Cercle Finance: Comment expliquez-vous le repli des résultats sur les six premiers mois de l'exercice 2012/2013 et comment comptez-vous redresser la barre?

Jérôme Marsac: Les résultats semestriels ont été négativement impactés sur la période par la branche jeux vidéo, représentant une faible part du chiffre d'affaires mais l'essentiel des pertes.

En revanche, nous enregistrons un rebond séquentiel de nos marges entre le second semestre 2011 et le premier semestre 2012, signe que les mesures de redressement commencent progressivement à porter leurs fruits.

Ainsi, Cybergun a enregistré une perte nette part du groupe de 5,3 millions d'euros au premier semestre 2012/2013, contre un bénéfice d'un million d'euros l'année précédente.

La perte opérationnelle courante atteint 2,8 millions d'euros sur la période, contre un résultat positif de 3,3 millions d'euros au premier semestre 2011/2012.

L'excédent brut d'exploitation (Ebitda) s'élève à 2,1 millions d'euros, contre 4,1 millions d'euros un an plus tôt.

Le (Paris: FR0000072399 - actualité) chiffre d'affaires du premier semestre 2012/2013 a reculé de 13%, à 36,4 millions d'euros, pénalisé par un effet de base défavorable, avec une année 2011 particulièrement exceptionnelle sur le plan commercial.

Le secteur du tir de loisir, coeur de métier historique du groupe, reste rentable sur ce semestre, avec un Ebitda de deux millions d'euros et un résultat opérationnel courant de 0,2 million d'euros, malgré quelques provisions non-récurrentes.

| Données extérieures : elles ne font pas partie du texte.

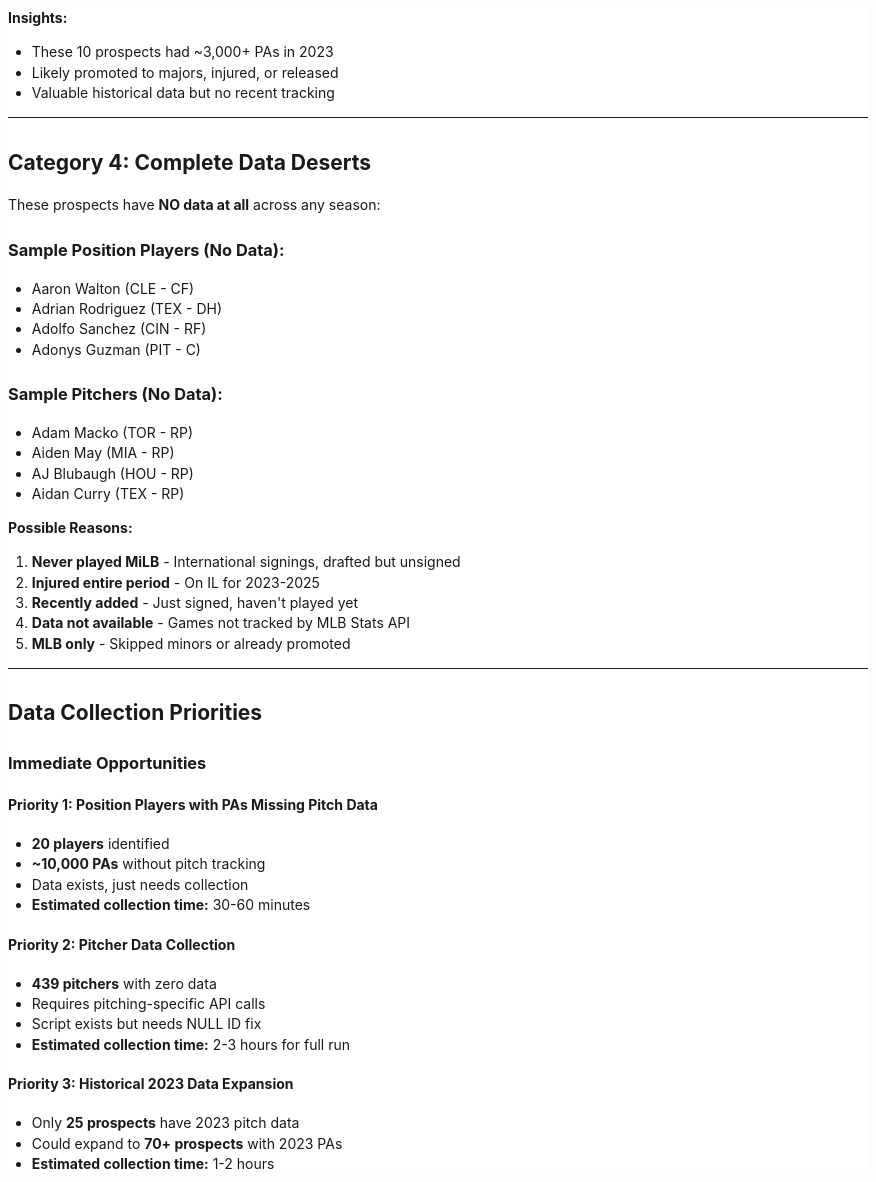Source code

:**Insights:**
- These 10 prospects had ~3,000+ PAs in 2023
- Likely promoted to majors, injured, or released
- Valuable historical data but no recent tracking

---

## Category 4: Complete Data Deserts

These prospects have **NO data at all** across any season:

### Sample Position Players (No Data):
- Aaron Walton (CLE - CF)
- Adrian Rodriguez (TEX - DH)
- Adolfo Sanchez (CIN - RF)
- Adonys Guzman (PIT - C)

### Sample Pitchers (No Data):
- Adam Macko (TOR - RP)
- Aiden May (MIA - RP)
- AJ Blubaugh (HOU - RP)
- Aidan Curry (TEX - RP)

**Possible Reasons:**
1. **Never played MiLB** - International signings, drafted but unsigned
2. **Injured entire period** - On IL for 2023-2025
3. **Recently added** - Just signed, haven't played yet
4. **Data not available** - Games not tracked by MLB Stats API
5. **MLB only** - Skipped minors or already promoted

---

## Data Collection Priorities

### Immediate Opportunities

#### Priority 1: Position Players with PAs Missing Pitch Data
- **20 players** identified
- **~10,000 PAs** without pitch tracking
- Data exists, just needs collection
- **Estimated collection time:** 30-60 minutes

#### Priority 2: Pitcher Data Collection
- **439 pitchers** with zero data
- Requires pitching-specific API calls
- Script exists but needs NULL ID fix
- **Estimated collection time:** 2-3 hours for full run

#### Priority 3: Historical 2023 Data Expansion
- Only **25 prospects** have 2023 pitch data
- Could expand to **70+ prospects** with 2023 PAs
- **Estimated collection time:** 1-2 hours
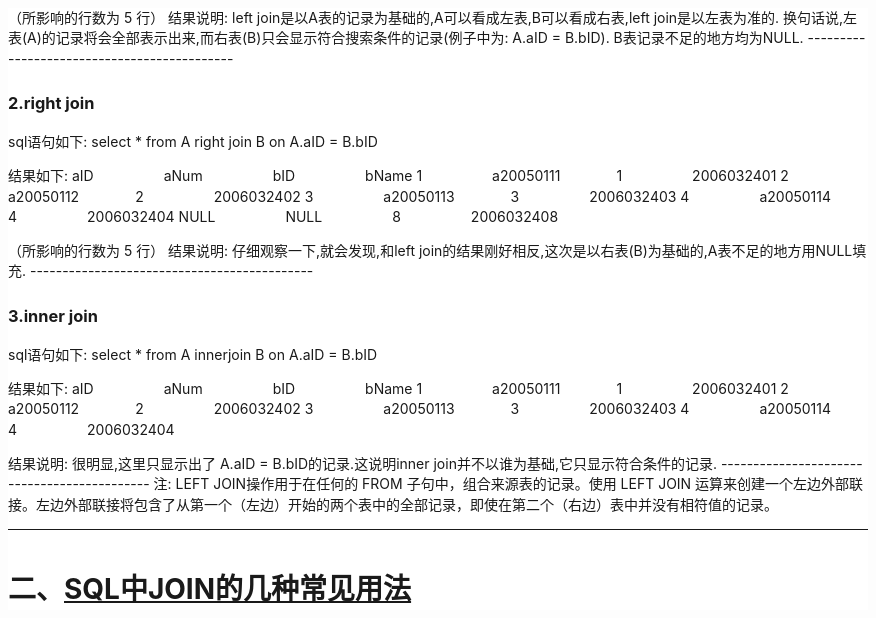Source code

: （所影响的行数为 5 行）
结果说明:
left join是以A表的记录为基础的,A可以看成左表,B可以看成右表,left join是以左表为准的.
换句话说,左表(A)的记录将会全部表示出来,而右表(B)只会显示符合搜索条件的记录(例子中为: A.aID = B.bID).
B表记录不足的地方均为NULL.
\--------------------------------------------

### 2.right join

sql语句如下: 
select * from A
right join B 
on A.aID = B.bID

结果如下:
aID　　　　　aNum　　　　　bID　　　　　bName
1　　　　　a20050111　　　　1　　　　　2006032401
2　　　　　a20050112　　　　2　　　　　2006032402
3　　　　　a20050113　　　　3　　　　　2006032403
4　　　　　a20050114　　　　4　　　　　2006032404
NULL　　　　　NULL　　　　　8　　　　　2006032408

（所影响的行数为 5 行）
结果说明:
仔细观察一下,就会发现,和left join的结果刚好相反,这次是以右表(B)为基础的,A表不足的地方用NULL填充.
\--------------------------------------------

### 3.inner join

sql语句如下: 
select * from A
innerjoin B 
on A.aID = B.bID

结果如下:
aID　　　　　aNum　　　　　bID　　　　　bName
1　　　　　a20050111　　　　1　　　　　2006032401
2　　　　　a20050112　　　　2　　　　　2006032402
3　　　　　a20050113　　　　3　　　　　2006032403
4　　　　　a20050114　　　　4　　　　　2006032404

结果说明:
很明显,这里只显示出了 A.aID = B.bID的记录.这说明inner join并不以谁为基础,它只显示符合条件的记录.
\--------------------------------------------
注: 
LEFT JOIN操作用于在任何的 FROM 子句中，组合来源表的记录。使用 LEFT JOIN 运算来创建一个左边外部联接。左边外部联接将包含了从第一个（左边）开始的两个表中的全部记录，即使在第二个（右边）表中并没有相符值的记录。



----

# 二、[SQL中JOIN的几种常见用法](https://www.cnblogs.com/qunyang/archive/2012/08/27/2658507.html)
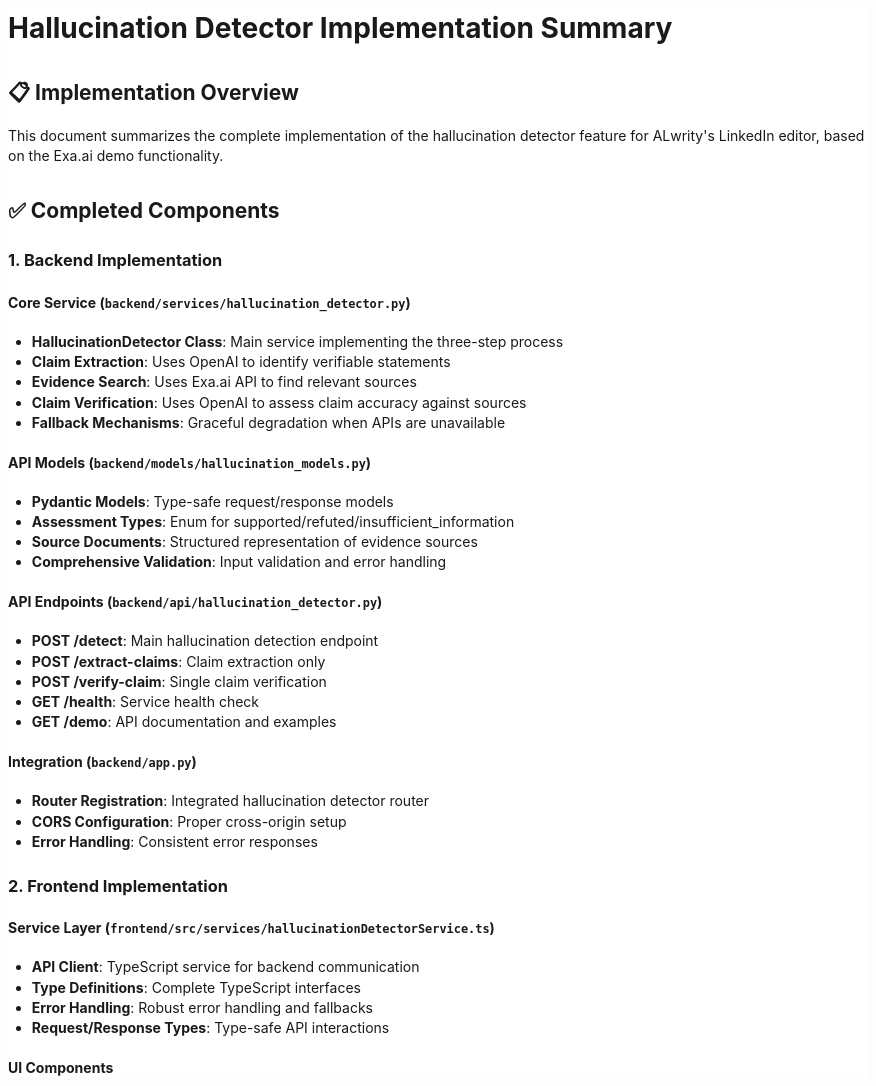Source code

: # Hallucination Detector Implementation Summary

## 📋 **Implementation Overview**

This document summarizes the complete implementation of the hallucination detector feature for ALwrity's LinkedIn editor, based on the Exa.ai demo functionality.

## ✅ **Completed Components**

### **1. Backend Implementation**

#### **Core Service** (`backend/services/hallucination_detector.py`)
- **HallucinationDetector Class**: Main service implementing the three-step process
- **Claim Extraction**: Uses OpenAI to identify verifiable statements
- **Evidence Search**: Uses Exa.ai API to find relevant sources
- **Claim Verification**: Uses OpenAI to assess claim accuracy against sources
- **Fallback Mechanisms**: Graceful degradation when APIs are unavailable

#### **API Models** (`backend/models/hallucination_models.py`)
- **Pydantic Models**: Type-safe request/response models
- **Assessment Types**: Enum for supported/refuted/insufficient_information
- **Source Documents**: Structured representation of evidence sources
- **Comprehensive Validation**: Input validation and error handling

#### **API Endpoints** (`backend/api/hallucination_detector.py`)
- **POST /detect**: Main hallucination detection endpoint
- **POST /extract-claims**: Claim extraction only
- **POST /verify-claim**: Single claim verification
- **GET /health**: Service health check
- **GET /demo**: API documentation and examples

#### **Integration** (`backend/app.py`)
- **Router Registration**: Integrated hallucination detector router
- **CORS Configuration**: Proper cross-origin setup
- **Error Handling**: Consistent error responses

### **2. Frontend Implementation**

#### **Service Layer** (`frontend/src/services/hallucinationDetectorService.ts`)
- **API Client**: TypeScript service for backend communication
- **Type Definitions**: Complete TypeScript interfaces
- **Error Handling**: Robust error handling and fallbacks
- **Request/Response Types**: Type-safe API interactions

#### **UI Components**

L'activité jeux vidéo enregistre une perte opérationnelle courante de trois millions d'euros, intégrant une dépréciation de 3,1 millions d'euros de la valeur des actifs. Cette dépréciation tient compte de l'arrêt du cofinancement des derniers jeux en portefeuille et des revenus limités attendus sur les jeux en cours de commercialisation.

Dans le but de retrouver un niveau de rentabilité satisfaisant, le groupe va opérer un recentrage sur l'activité historique du tir de loisir et poursuivre son programme d'adaptation de l'entreprise au nouveau contexte économique.

Nous n'envisageons pas d'investissements en jeux vidéo, mais plutôt de tirer le bénéfice des marques créées en jeux vidéo dans notre coeur de métier.

CF: Quelles sont les priorités du groupe pour les mois qui viennent?

JM: Clairement, la priorité sera donnée à la rentabilité qui donne des signes d'amélioration, au regard de l'accélération de la marge d'Ebitda en séquentiel.

En terme de développement commercial, nous souhaitons renforcer notre présence dans les pays émergents où se situe l'essentiel de la croissance et nous concentrerons nos efforts sur le développement de notre nouveau concept d'espace de jeu dédié aux tirs de loisir, baptisé 'Softair Battle Zone', dans un format de franchise, c'est-à-dire apporter un concept unique à un investisseur/entrepreneur indépendant.

Pour l'heure, deux espaces de ce type ont ouvert leurs portes, l'un en France à Sens dans l'Yonne, et l'autre en Italie.

Les Softair Battle Zone répondent à un cahier des charges strict rédigé par Cybergun (infrastructures, équipements IT, charte graphique, etc) sur le modèle des franchises.

Les propriétaires de ces centres de loisir doivent également s'approvisionner prioritairement auprès du groupe, que ce soit pour les espaces de jeu ou pour la boutique. Il s'agit donc d'un nouveau canal de promotion et de commercialisation de nos produits.

Cybergun est actuellement en discussion pour ouvrir de nouveaux Softair Battle Zone dans d'autres villes en Europe.

Enfin, le groupe n'envisage aucune opération de croissance externe au cours des prochaines années.